Hello, I have an interesting problem:
I built a query that in aggregation $match stage gets a list of “someIDs” and I try to match data by it. What happens is that when I run the query first time, it takes about 90 seconds but then the second run takes about 5 seconds (and that’s using indexes). I assume it has something to do with query plans being cached.
I have tried a couple indexes and by eliminatig other stages to leaving just a $match stage, I determined that it is the slowest (or query plan selection caching is slow).

Example:

db.collection.aggregate([
{
$match: {
searchedID: {
$in: [“someID1”, “someID2”,…], // may contain up to several thousand
},
},
},
{
$sort: {
searchedID: -1,
otherField: 1,
},
},
{
$group: {
_id: ‘$searchedID’,
required_array: {
$push: {
field1: ‘$someField1’,
field2: ‘$someField2’,
field3: ‘$otherField’,
},
},
},
},
])

Indexes I tried using:
{ searchedID: -1 }
{ searchedID: -1, otherField: 1 }

  • By eliminating $group and $sort stages I determined that these do not cause trouble. When running the query a second time, it goes fast.
  • Collection contains 7 million documents, from which I only need to retreive a couple thousand.
  • Tried using $or operator instead of $in - similar results.

Questions:

  • If it’s possible, how can I speed up query plan selection?
  • Is the $in operator the troublesome place? (When it sometimes has a list of a couple thousand strings)
  • Is it possible to speed up the initial/first query? (I actually need the first one to be fast)
  • Any other suggestions on how I could increase speed of my query?
  • Is it possible to speed up my $match stage even more?

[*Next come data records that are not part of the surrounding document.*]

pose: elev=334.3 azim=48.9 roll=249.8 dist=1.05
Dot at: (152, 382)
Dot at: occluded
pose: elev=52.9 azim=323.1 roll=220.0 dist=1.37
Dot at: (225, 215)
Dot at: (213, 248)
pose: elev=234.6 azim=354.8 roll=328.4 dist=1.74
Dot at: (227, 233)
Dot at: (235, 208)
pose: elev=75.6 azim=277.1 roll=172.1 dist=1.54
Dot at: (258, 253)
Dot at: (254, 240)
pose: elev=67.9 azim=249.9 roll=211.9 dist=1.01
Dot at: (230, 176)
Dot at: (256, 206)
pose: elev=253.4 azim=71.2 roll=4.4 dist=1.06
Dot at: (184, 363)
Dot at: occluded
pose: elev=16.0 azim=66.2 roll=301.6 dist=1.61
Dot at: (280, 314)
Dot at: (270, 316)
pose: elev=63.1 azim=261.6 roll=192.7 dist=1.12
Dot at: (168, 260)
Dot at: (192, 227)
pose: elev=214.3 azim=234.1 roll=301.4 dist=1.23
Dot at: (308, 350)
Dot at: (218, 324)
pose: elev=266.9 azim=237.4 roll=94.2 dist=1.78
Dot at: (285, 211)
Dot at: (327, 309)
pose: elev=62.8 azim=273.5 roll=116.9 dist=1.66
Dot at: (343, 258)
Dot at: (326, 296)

Would very much appreciate any help from you guys!

I would suggest that you post your question to https://www.mongodb.com/community/forums// as it does not look related to lessons or labs for this course.

Some thoughts…

Empirical calculations are performed for each query you run in an attempt to build a query plan that best suits the query shape. Once the query plan is in the Active state, subsequent queries that have the same query shape will use this cached winning plan to fulfil the query hence the speedup you noticed.

So as long as the query shape of subsequent queries is the same, they will use the same query plan. And I would imagine that a change to the $in filter arguments does not constitute a change in query shape, but a substitution of fields may however be seen as a change in query shape.
Note, however that the query plan cache is lost following a server restart.

Suggestions / things to try:

  1. Use the index below because it meets all your query+sort needs:
    { searchedID: -1, otherField: 1 }

  2. Drop the sort stage because you’re already using a sorted index

  3. find() is typically more performant than aggregate() so convert your query:
    db.collection.find(<query>).group(<query>)

  4. Force the query to use a hint()… might speed up the first query but use with caution:
    db.collection.find(<query>).group(<query>).hint('index')
    db.collection.aggregate([$match, $group], hint: {'index'})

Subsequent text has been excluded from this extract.